> [TRAVAIL À FAIRE]:
• a. Dans le texte à analyser, reprenez sous forme de liste le paragraphe qui commence par « Duterte a commencé sa carrière », en gardant ses faits principaux.
• b. D'après le texte à analyser, quelle fonction le père de Duterte a-t-il exercée dans les années 60 ?

> [TEXTE À ANALYSER]:

Les Philippines, l’extrême-droite au pouvoir

Par Alex De Jong,
co-directeur de l’Institut international de Recherche et de Formation (IIRE)
à Amsterdam 
et spécialiste de la politique aux Philippines

Quand Duterte a été élu, il a promis d’organiser une “guerre contre la drogue” sans pitié, et de prendre soin des pauvres. Mais pour ceux-ci, son gouvernement a signifié la mort de milliers d’entre eux.

Duterte a commencé sa carrière à la fin des années 80 comme maire de la ville de Davao, une ville importante dans le Sud du pays. Comme beaucoup de politiciens professionnels dans le pays, il a bénéficié de connexions familiales : son père avait été gouverneur de la même région dans les années 60. Mais aux élections présidentielles 2016, Duterte est parvenu à se présenter comme un “outsider”. La ville de Davao est très éloignée de la capitale Manille, et la famille de Duterte n’était que des petits joueurs dans la politique philippine. Et Duterte sait comment se donner une image de “gars ordinaire”. Il se retrousse les manches et porte des jeans, il jure et fait des blagues, il mâche des bubble-gums en racontant des histoires de bagarres. L’élite maniérée pense qu’il est d’un mauvais goût terrible, mais beaucoup aiment la manière d’agir de Duterte.

> [DONNÉES EXTRAITES]:
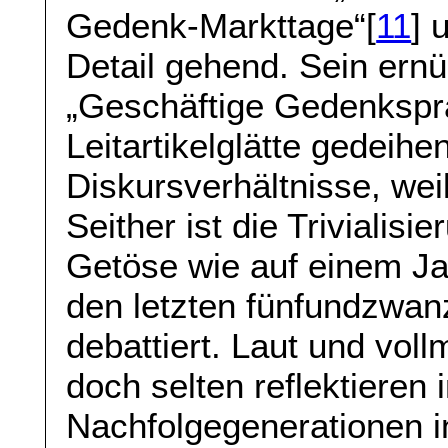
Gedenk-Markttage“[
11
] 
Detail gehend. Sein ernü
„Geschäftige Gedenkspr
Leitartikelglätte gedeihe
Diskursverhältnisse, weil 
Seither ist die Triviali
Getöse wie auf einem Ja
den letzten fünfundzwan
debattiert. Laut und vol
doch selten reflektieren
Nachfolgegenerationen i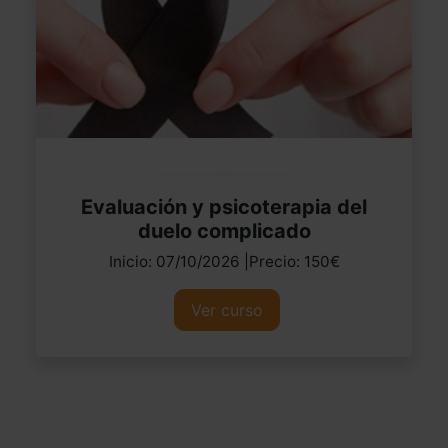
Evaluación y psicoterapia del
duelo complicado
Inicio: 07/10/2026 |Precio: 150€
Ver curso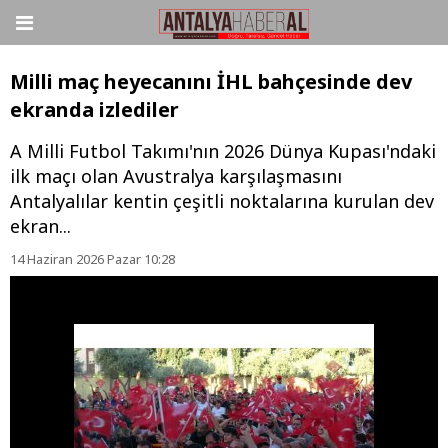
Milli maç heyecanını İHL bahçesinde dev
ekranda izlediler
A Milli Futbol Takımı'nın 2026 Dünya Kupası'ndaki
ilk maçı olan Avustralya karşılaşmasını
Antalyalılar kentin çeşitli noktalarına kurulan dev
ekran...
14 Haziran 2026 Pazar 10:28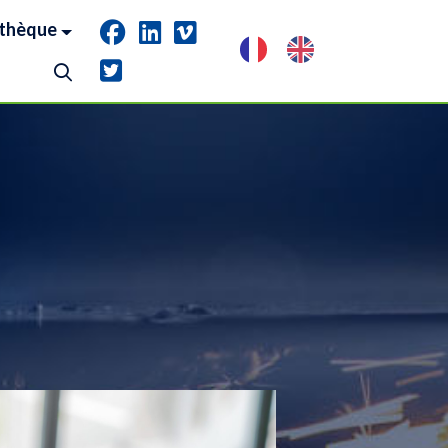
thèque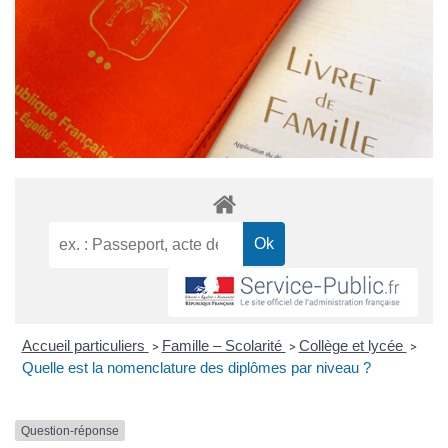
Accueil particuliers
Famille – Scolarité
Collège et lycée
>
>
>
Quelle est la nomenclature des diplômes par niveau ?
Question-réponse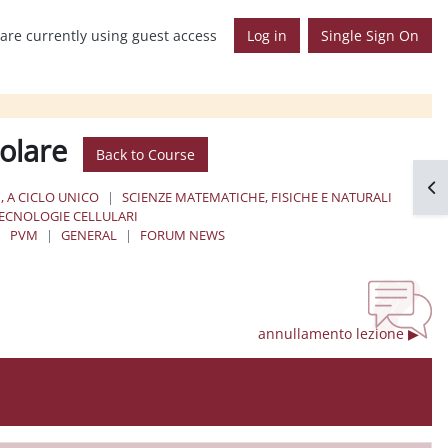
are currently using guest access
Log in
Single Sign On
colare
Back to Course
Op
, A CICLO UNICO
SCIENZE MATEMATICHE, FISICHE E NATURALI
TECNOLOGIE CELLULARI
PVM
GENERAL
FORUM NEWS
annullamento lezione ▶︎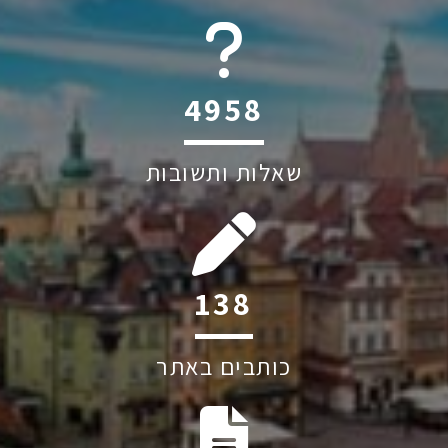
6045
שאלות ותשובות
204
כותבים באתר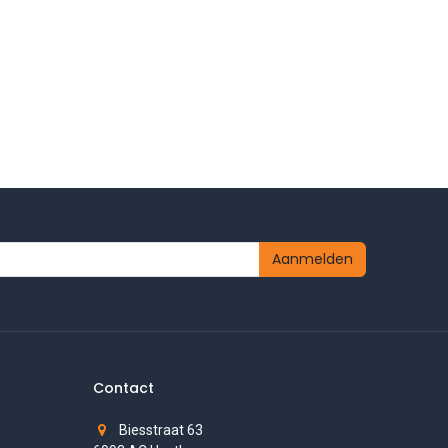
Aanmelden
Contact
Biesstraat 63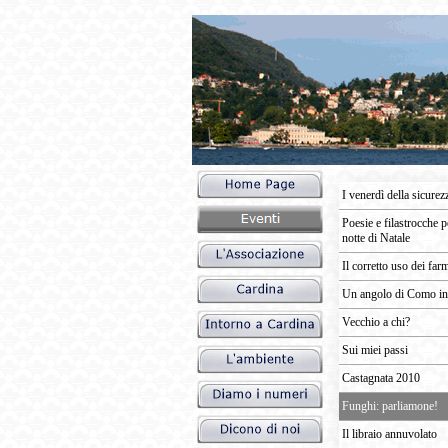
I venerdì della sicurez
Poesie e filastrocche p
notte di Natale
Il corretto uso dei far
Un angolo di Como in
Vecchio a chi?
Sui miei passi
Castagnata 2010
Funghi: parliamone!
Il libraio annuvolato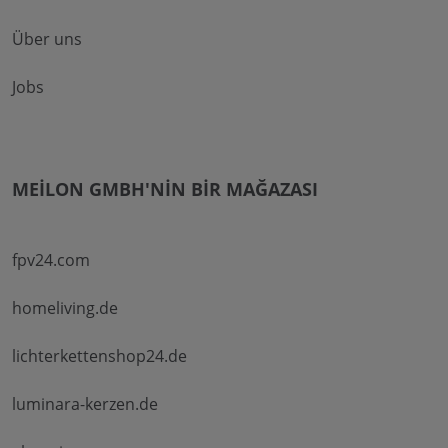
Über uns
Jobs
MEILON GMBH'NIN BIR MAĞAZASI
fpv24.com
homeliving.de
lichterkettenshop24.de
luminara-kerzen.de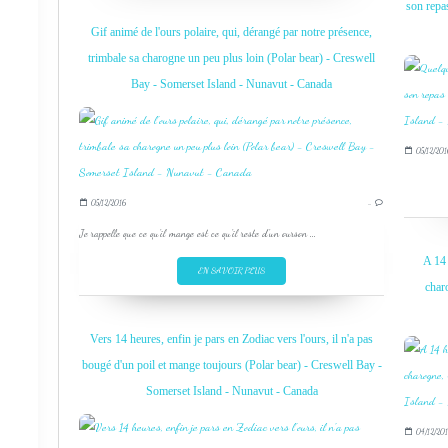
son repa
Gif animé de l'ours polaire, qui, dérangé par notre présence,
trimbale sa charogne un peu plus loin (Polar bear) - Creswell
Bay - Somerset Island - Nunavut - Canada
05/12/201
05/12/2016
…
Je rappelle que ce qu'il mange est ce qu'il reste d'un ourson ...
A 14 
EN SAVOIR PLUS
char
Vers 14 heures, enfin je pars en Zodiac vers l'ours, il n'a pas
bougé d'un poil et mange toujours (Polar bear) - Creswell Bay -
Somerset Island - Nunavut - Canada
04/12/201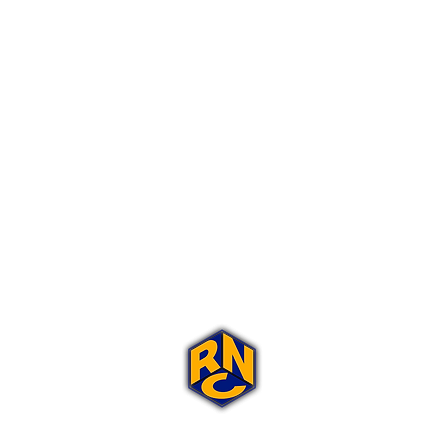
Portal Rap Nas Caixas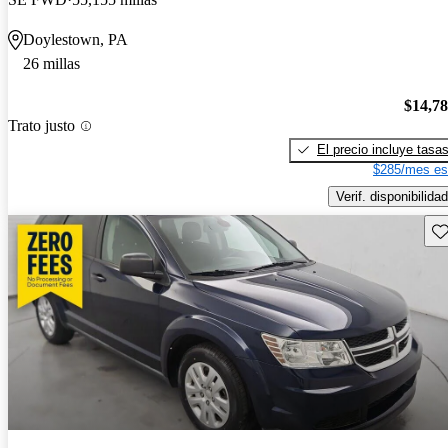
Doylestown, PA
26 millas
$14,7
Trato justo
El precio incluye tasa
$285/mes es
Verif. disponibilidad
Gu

> [CORRIGÉ DE L'EXERCICE]:
• a.
- Fin des années 80 : Duterte devient maire de Davao, grande ville du Sud.
- Comme beaucoup de politiciens, il profite de liens familiaux : son père a été gouverneur de la même région dans les années 60.
- En 2016, il se présente pourtant comme un « outsider » : Davao est loin de Manille et sa famille ne pèse guère dans la politique nationale.
- Il cultive une image de « gars ordinaire » (jeans, manches retroussées, jurons, blagues, bubble-gum, histoires de bagarres).
- L'élite le juge vulgaire, mais beaucoup apprécient son style.

• b. Il a été gouverneur de la région de Davao.